An upturn in residential building will start next year but will be curtailed by a drop in underlying demand, worsening affordability, poor investor sentiment and subdued property prices, according to industry research company Macromonitor.

The company’s new report Australian Construction Outlook 2011 — Residential Building concludes that the next upturn will peak in 2012/13, at a level well below previous cyclical peaks, cementing an undersupply of dwellings in Australia for the next decade.

Modest residential building upturn

Macromonitor predicts weak property price growth and flagging investor interest will undermine the strength and duration of the next upturn in residential building.

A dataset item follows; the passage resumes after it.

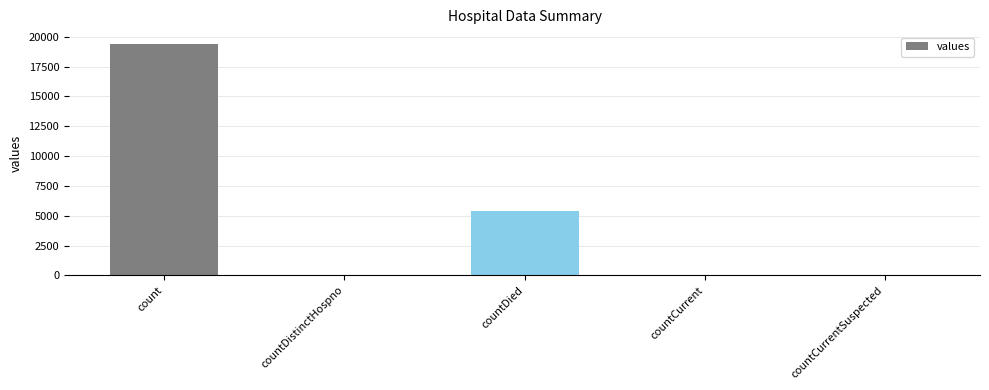

Which has a higher value, countDied or count?

count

The report’s author, consultant Jason Tyrrell, says: “Stronger growth in the early part of the upturn will lead to a flatter cycle in residential property prices, compared with the usual cycle where price growth is strongest as the upturn nears a peak. We believe price growth in most markets will be limited to household income growth, and this will subdue investor exuberance”.

Accordingly, the research outfit does not anticipate a fully fledged residential building boom.

“A lack of speculative development will limit new construction to below the 2003/04 peak” says Tyrrell.

“With gross rental yields remaining below six per cent in most states, interest rates of over eight per cent will significantly impact on investor confidence. Expectation of capital gain would need to be above five per cent per annum in real terms to trigger a wave of demand, and this level of capital growth is unlikely”.

“In a strengthening economy, equity markets will offer better returns for investors. Also, lending constraints, whilst gradually easing, will remain tighter than the conditions which characterised the 2003/04 peak in residential investment.”

Macromonitor is forecasting two years of growth in residential building in Australia during 2011/12 and 2012/13, reaching a peak of 170,200 dwellings commenced. Importantly, this upturn is only expected to occur in the states which are affected by stock shortage - New South Wales, Queensland, Western Australia and the Northern Territory.

The company then expects the combination of activity running above underlying demand and high interest rates to lead to another decline in activity during 2013/14 and 2014/15.

The long-term forecast is for a gradual reduction in the dwelling shortage, largely due to adjustments in household formation behaviour, alterations in the allocation of migration between the states and territories, and an increased preference for higher density dwellings.

Underlying demand

Macromonitor estimates that underlying demand in Australia is currently averaging 173,000 dwellings per annum (this is an estimate of average annual underlying demand for the period 2006 to 2011).

Tyrrel says: “Our analysis indicates that underlying demand for individual years peaked at 196,300 in 2008/09 and is expected to drop back to 144,400 in 2010/11.”

Flood and cyclone impact

The extra amount of residential activity in the forecasts as a result of the recent floods in Queensland, as well as Cyclone Yasi, is about 3,500 additional dwellings commenced. Most of the work undertaken throughout 2011, as a result of the floods, will be repairs and the rebuilding of existing premises. Almost 30,000 houses are estimated to have been impacted.